14. La humanidad cuenta con dos tipos de desarrollo. El primero abarca la cultura, la investigación científica y técnica, es decir, todo lo que pertenece a la dimensión horizontal del hombre y de la creación, y que se incrementa con un ritmo impresionante. Si no se quiere que este desarrollo quede totalmente exterior al hombre, es necesario llevar a cabo al mismo tiempo una profundización de la conciencia, así como de su actuación.
El segundo modo de desarrollo atañe a lo que hay de más profundo en el ser humano, cuando, trascendiendo el mundo y trascendiéndose a sí mismo, el hombre se vuelve hacia el Creador de todas las cosas. En definitiva, esta dimensión vertical es la única que puede dar todo su sentido al ser y al actuar del hombre, pues lo sitúa entre su origen y su fin.

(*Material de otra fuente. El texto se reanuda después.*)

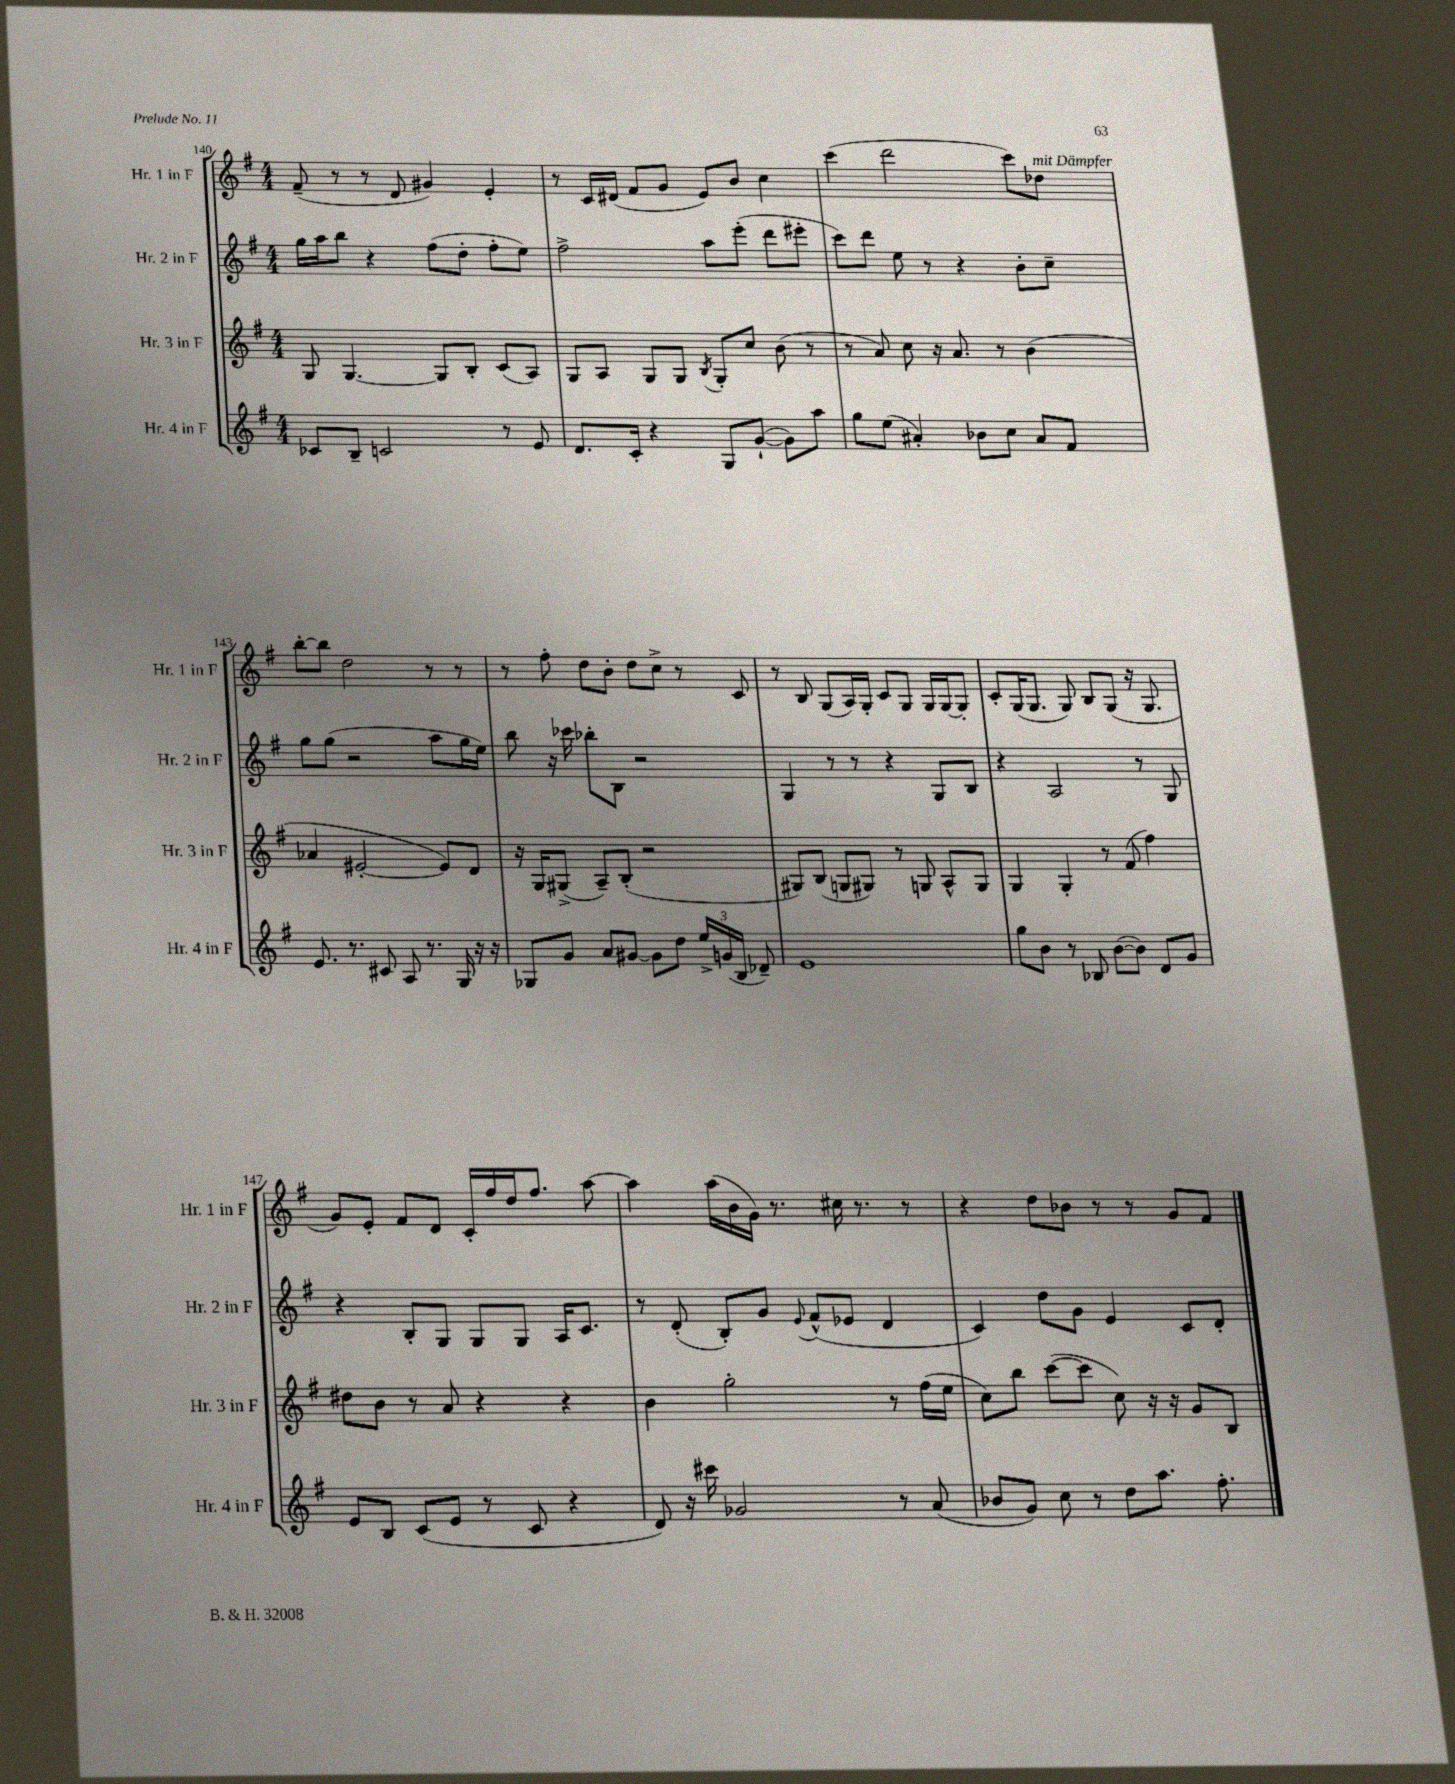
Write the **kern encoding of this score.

**kern	**kern	**kern	**kern
*staff4	*staff3	*staff2	*staff1
*clefG2	*clefG2	*clefG2	*clefG2
*k[f#]	*k[f#]	*k[f#]	*k[f#]
*M4/4	*M4/4	*M4/4	*M4/4
8c-	8G	16gg	(8f#~
.	.	16aa	.
8B~	[4.G	8bb	8r
2c	.	4r	8r
.	.	.	8d
.	8G]	(8ff#	4g#)
.	8B'	8dd'	.
8r	(8c	8ff#'	4e'
8e	8A)	8ee)	.
=	=	=	=
8.d	8G	2ff#^	8r
.	8A	.	16c
16c'	.	.	(16d#
4r	8G	.	8f#
.	8G	.	8g
.	8qB	.	.
8G	8G'	8aa	8e)
([8g`	8cc	(8eee'	8b
8g])	(8b	8ddd	4cc
8aa	8r	8eee#'	.
=	=	=	=
8gg	8r	8ccc)	(4ccc
(8ee	8a)	8ddd	.
4a#')	8cc	8ee	2ddd
.	16r	8r	.
.	8.a	.	.
8b-	.	4r	.
8cc	8r	.	.
8a#	(4b	8b'	8ccc)
8f#	.	8cc~	8dd-
=	=	=	=
8.e	4a-	8gg	[8bb'
.	.	(8gg	8bb]
8.r	.	.	.
.	[2e#'	2r	2dd
8c#	.	.	.
8A	.	.	.
8.r	.	.	.
.	8e#])	8aa	8r
16G	.	.	.
16r	8d	16gg	8r
16r	.	16ee)	.
=	=	=	=
8G-	16r	8bb	8r
.	16G	.	.
8g	(8G#^	16r	8ff#'
.	.	16ccc-	.
8a	8A~)	8bb-'	8dd
[8g#	(8B'	8B	8b'
8g#]	2r	2r	8dd
8dd	.	.	8cc^
24ee^	.	.	8r
(24g	.	.	.
24B	.	.	.
8d-~)	.	.	8c
=	=	=	=
1e	8G#)	4G	8r
.	(8B	.	8B
.	8G	8r	(8G
.	8G#)	8r	16A)
.	.	.	16G'
.	8r	4r	8c
.	8G	.	8G
.	8A^^	8G	16G
.	.	.	[16G
.	8G	8B	8G']
=	=	=	=
8gg	4G	4r	8c'
8b	.	.	(16G
.	.	.	8.G
8r	4G'	2A	.
8B-	.	.	8G)
([8b	8r	.	8B
8b])	(8f#	.	(8G
8d	4ff#)	8r	16r
.	.	.	8.G
8g	.	8G	.
=	=	=	=
8e	8dd#	4r	8g)
8B	8b	.	8e'
(8c	8r	8B'	8f#
8e	8a	8G	8d
8r	4r	8G	16c'
.	.	.	16ff#
8c	.	8G	16dd
.	.	.	8.ff#
4r	4r	16A	.
.	.	8.c	.
.	.	.	[8aa
=	=	=	=
8d)	4b	8r	4aa]
16r	.	(8d'	.
16ccc#	.	.	.
2g-	2gg'	8B')	(16aa
.	.	.	16b
.	.	8g	16g)
.	.	.	8.r
.	.	8qqe	.
.	.	(8f#^^	.
.	.	8e-	16cc#
.	.	.	8.r
8r	8r	4d	.
(8a	(16ff#	.	8r
.	16ee	.	.
=	=	=	=
8b-	8cc)	4c)	4r
8g)	8bb	.	.
8cc	([8ccc	8dd	8dd
8r	8ccc]	8g	8b-
8dd	8cc)	4e	8r
8.aa	16r	.	8r
.	16r	.	.
.	8g	8c	8g
8.ff#'	.	.	.
.	8B	8d'	8f#
==	==	==	==
*-	*-	*-	*-
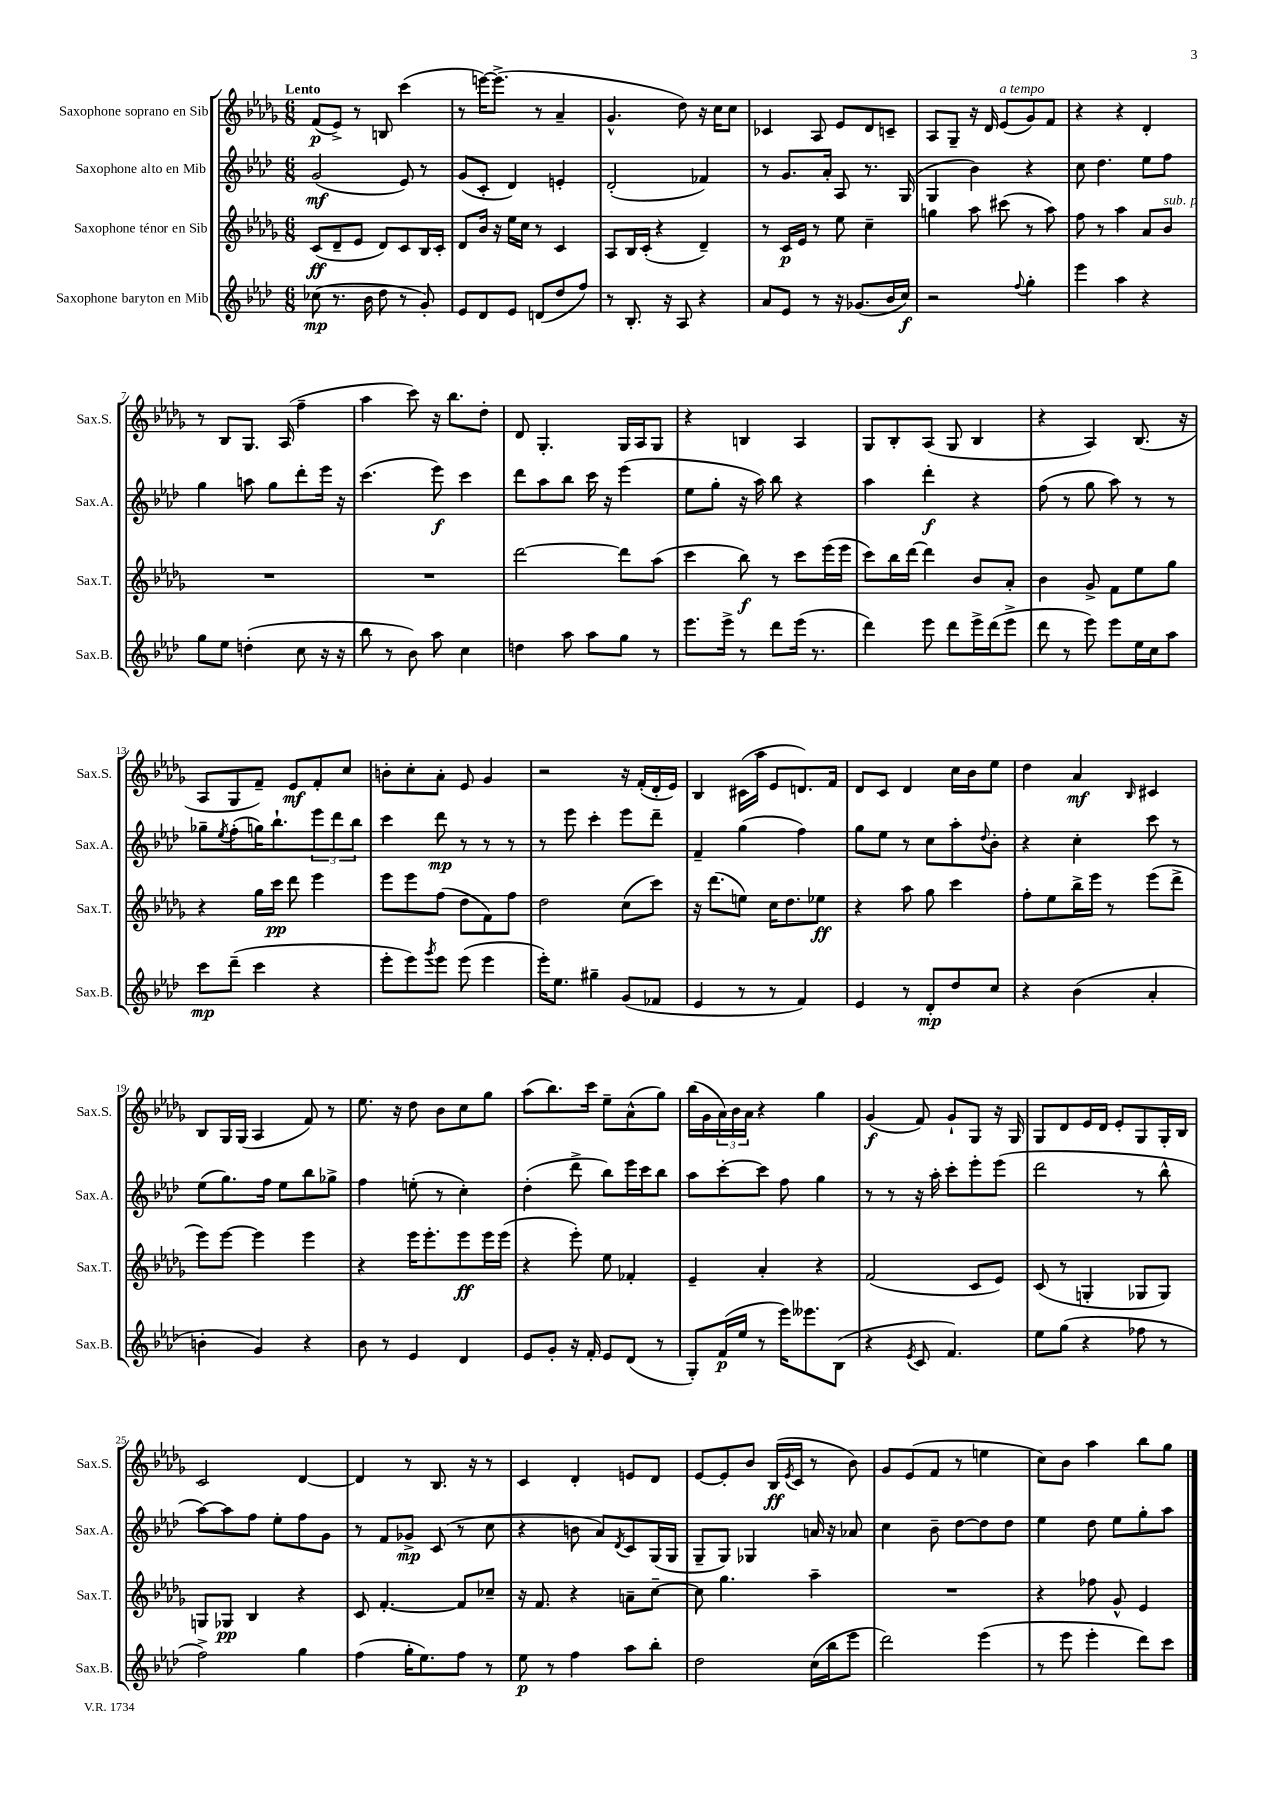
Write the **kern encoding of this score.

**kern	**kern	**kern	**kern
*staff4	*staff3	*staff2	*staff1
*clefG2	*clefG2	*clefG2	*clefG2
*k[b-e-a-d-]	*k[b-e-a-d-g-]	*k[b-e-a-d-]	*k[b-e-a-d-g-]
*M6/8	*M6/8	*M6/8	*M6/8
(8cc-	(8c	(2g	(8f
8.r	8d-~	.	8e-^)
.	8e-	.	8r
16b-	.	.	.
8dd-	8d-)	.	8B
8r	8c	8e-)	(4ccc
8g')	16B-	8r	.
.	16c'	.	.
=	=	=	=
8e-	8d-	(8g	8r
8d-	16b-	8c'	[16eee)
.	16r	.	(8.eee^]
8e-	16ee-	4d-)	.
.	16cc	.	.
(8d	8r	.	8r
8dd-	4c	4e'	4a-~
8ff)	.	.	.
=	=	=	=
8r	8A-	(2d-'	4.g-^^
8.B-'	16B-	.	.
.	(16c'	.	.
.	4r	.	.
16r	.	.	.
8A-	.	.	8dd-)
4r	4d-~)	4f-)	16r
.	.	.	16cc
.	.	.	8cc
=	=	=	=
8a-	8r	8r	4c-
8e-	16c	8.g	.
.	16e-	.	.
8r	8r	.	8A-
.	.	16a-'	.
16r	8ee-	8A-	8e-
(8.g-	.	.	.
.	4cc~	8.r	8d-
16b-	.	.	8c~
16cc)	.	(16G	.
=	=	=	=
2r	4gg	4G	8A-
.	.	.	8G-~
.	8aa-	4b-)	16r
.	.	.	16d-
.	(8ccc#	.	(8e-
8qqff	.	.	.
4gg'	8r	4r	8g-)
.	8aa-)	.	8f
=	=	=	=
4eee-	8ff	8cc	4r
.	8r	4.dd-	.
4aa-	4aa-	.	4r
4r	8a-	8ee-	4d-'
.	8b-	8ff	.
=	=	=	=
8gg	2.r	4gg	8r
8ee-	.	.	8B-
(4dd'	.	8aa	8.G-
.	.	8gg	.
.	.	.	(16A-
8cc	.	8ddd-'	4ff~
16r	.	16eee-	.
16r	.	16r	.
=	=	=	=
8bb-	2.r	(4.ccc	4aa-
8r	.	.	.
8b-)	.	.	8ccc)
8aa-	.	8eee-)	16r
.	.	.	8.bb-
4cc	.	4ccc	.
.	.	.	8dd-'
=	=	=	=
4dd	[2ddd-	8ddd-	8d-
.	.	8aa-	4.G-'
8aa-	.	8bb-	.
8aa-	.	16ccc	.
.	.	16r	.
8gg	8ddd-]	(4eee-	16G-
.	.	.	16A-
8r	(8aa-	.	8G-
=	=	=	=
8.eee-	4ccc	8ee-	4r
.	.	8gg'	.
16eee-^	.	.	.
8r	8bb-)	16r	4B
.	.	16aa-)	.
8ddd-	8r	8bb-	.
(16eee-	8ccc	4r	4A-
8.r	.	.	.
.	(16eee-	.	.
.	16eee-	.	.
=	=	=	=
4ddd-)	8ccc)	4aa-	8G-
.	16bb-	.	8B-'
.	[16ddd-	.	.
8eee-	4ddd-]	4ddd-'	(8A-
8ddd-	.	.	8G-
16eee-^	8b-	4r	4B-
(16ddd-	.	.	.
8eee-^	8a-'	.	.
=	=	=	=
8ddd-	4b-	(8ff	4r
8r	.	8r	.
8eee-)	8g-^	8gg	4A-)
8eee-	8f	8aa-)	.
16ee-	8ee-	8r	(8.B-
16cc	.	.	.
8aa-	8gg-	8r	.
.	.	.	16r
=	=	=	=
8ccc	4r	8gg-~	8A-
.	.	8qee-	.
(8ddd-~	.	(8ff'	8G-
4ccc	16gg-	16gg)	8f~)
.	16ccc	8.bb-`	.
.	8ddd-	.	8e-
4r	4eee-	12eee-	8f'
.	.	12ddd-	.
.	.	.	8cc
.	.	12bb-	.
=	=	=	=
8eee-'	8eee-	4ccc	8b'
8eee-)	8eee-	.	8cc'
8qggg	.	.	.
8eee-	(8ff	8ddd-	8a-'
(8eee-	8dd-	8r	8e-
4eee-	8f)	8r	4g-
.	8ff	8r	.
=	=	=	=
16eee-')	2dd-	8r	2r
8.ee-	.	.	.
.	.	8eee-	.
4gg#~	.	4ccc'	.
(8g	(8cc	8eee-	16r
.	.	.	(16f'
8f-	8ccc)	8ddd-~	16d-'
.	.	.	16e-)
=	=	=	=
4e-	16r	4f~	4B-
.	(8.ddd-	.	.
8r	8ee)	(4gg	(16c#
.	.	.	16aa-
8r	16cc	.	8e-
.	8.dd-	.	.
4f)	.	4ff)	8.d)
.	8ee-	.	.
.	.	.	16f
=	=	=	=
4e-	4r	8gg	8d-
.	.	8ee-	8c
8r	8aa-	8r	4d-
8d-'	8gg-	8cc	.
8dd-	4ccc	8aa-'	16cc
.	.	.	16b-
.	.	8qqdd-	.
8cc	.	8b-'	8ee-
=	=	=	=
4r	8ff'	4r	4dd-
.	8ee-	.	.
(4b-	16bb-^	4cc'	4a-
.	16eee-	.	.
.	8r	.	.
.	.	.	16qqB-
4a-'	(8eee-	8ccc	4c#
.	8ddd-^	8r	.
=	=	=	=
4b'	8eee-)	(8ee-	8B-
.	[8eee-	8.gg)	16G-
.	.	.	(16G-
4g)	4eee-]	.	4A-
.	.	16ff	.
.	.	8ee-	.
4r	4eee-	8bb-	8f)
.	.	8gg-^	8r
=	=	=	=
8b-	4r	4ff	8.ee-
8r	.	.	.
.	.	.	16r
4e-	16eee-	(8ee'	8dd-
.	8.eee-'	.	.
.	.	8r	8b-
4d-	8eee-	4cc')	8cc
.	16eee-	.	8gg-
.	(16eee-	.	.
=	=	=	=
8e-	4r	(4dd-'	(8aa-
8g'	.	.	8.bb-)
16r	8eee-')	8ddd-^	.
16f'	.	.	16ccc
8e-	8ee-	8bb-)	8ee-~
(8d-	4f-'	16eee-	(8a-^^
.	.	16ccc	.
8r	.	8bb-	8gg-)
=	=	=	=
8G')	4e-~	8aa-	(16bb-
.	.	.	16g-
(16f	.	[8ccc'	24a-)
.	.	.	24b-
16ee-	.	.	.
.	.	.	24a-
8r	4a-'	8ccc]	4r
16eee-)	.	8ff	.
8.eee--	.	.	.
.	4r	4gg	4gg-
(8B-	.	.	.
=	=	=	=
4r	(2f	8r	(4g-
.	.	8r	.
8qe-	.	.	.
8c	.	16r	8f)
.	.	16aa-'	.
4.f)	.	8ccc'	8g-`
.	8c	8eee-'	8G-
.	8e-)	(8eee-	16r
.	.	.	16G-
=	=	=	=
8ee-	(8c	2ddd-	8G-
(8gg	8r	.	8d-
4r	4G'	.	16e-
.	.	.	16d-
.	.	.	8e-'
8ff-	8G-	8r	8G-
8r	8G-)	8bb-^^	16G-'
.	.	.	16B-
=	=	=	=
2ff^)	8G	[8aa-)	2c
.	8G-	8aa-]	.
.	4B-	8ff	.
.	.	8ee-'	.
4gg	4r	8ff	[4d-
.	.	8g	.
=	=	=	=
(4ff	8c	8r	4d-]
.	[4.f'	8f	.
16gg'	.	8g-^	8r
8.ee-)	.	.	.
.	.	(8c	8.B-
8ff	8f]	8r	.
.	.	.	16r
8r	8cc-~	8cc	8r
=	=	=	=
8ee-	16r	4r	4c
.	8.f	.	.
8r	.	.	.
4ff	4r	8b	4d-'
.	.	8a-)	.
.	.	8qd-	.
8aa-	8a~	8c	8e
8bb-'	[8cc~	(16G	8d-
.	.	16G	.
=	=	=	=
2dd-	8cc]	8G~	[8e-
.	4.gg-	8G)	8e-']
.	.	4G-	8b-
.	.	.	(16B-
.	.	.	8qe-
.	.	.	16c
(16cc	4aa-~	16a	8r
16bb-	.	16r	.
8eee-	.	8a-	8b-)
=	=	=	=
2ddd-)	2.r	4cc	8g-
.	.	.	(8e-
.	.	8b-~	8f
.	.	[8dd-	8r
(4eee-	.	8dd-]	4ee
.	.	8dd-	.
=	=	=	=
8r	4r	4ee-	8cc)
8eee-	.	.	8b-
4eee-'	8ff-	8dd-	4aa-
.	8g-^^	8ee-	.
8ddd-)	4e-	8gg'	8bb-
8ccc	.	8aa-	8gg-
==	==	==	==
*-	*-	*-	*-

En estas dos dimensiones, la horizontal y la vertical, el hombre se realiza plenamente como ser espiritual y como homo sapiens. Pero se observa que el desarrollo no es ni uniforme ni rectilíneo, y que el progreso no es siempre armonioso. Eso pone de manifiesto el desorden que afecta a la condición humana. El científico que toma conciencia de este doble desarrollo y lo tiene en cuenta, contribuye al restablecimiento de la armonía.
Quien se dedica a la investigación científica y técnica admite como presupuesto de su itinerario que el mundo no es un caos, sino un “cosmos”, es decir, que existen un orden y unas leyes naturales, que se dejan captar y pensar, y que tienen, por tanto, una cierta afinidad con el espíritu. Einstein solía decir: «Lo que en el mundo hay de eternamente incomprensible, es el hecho de que sea comprensible» (en The Journal of the Franklin Institute, vol. 221, n. 3, Marzo de 1936). Esta inteligibilidad, atestiguada por los prodigiosos descubrimientos de la Ciencia y de la técnica, remite en definitiva al Pensamiento trascedente y originario, cuya huella llevan todas las cosas.
Señoras y Señores, al concluir este encuentro, formulo los mejores votos para que vuestras investigaciones y vuestras reflexiones contribuyan a ofrecer a nuestros contemporáneos orientaciones útiles para construir una sociedad armoniosa en un mundo más respetuoso de lo humano.
Os doy las gracias por los servicios que prestáis a la Santa Sede, y pido a Dios que os colme de sus dones.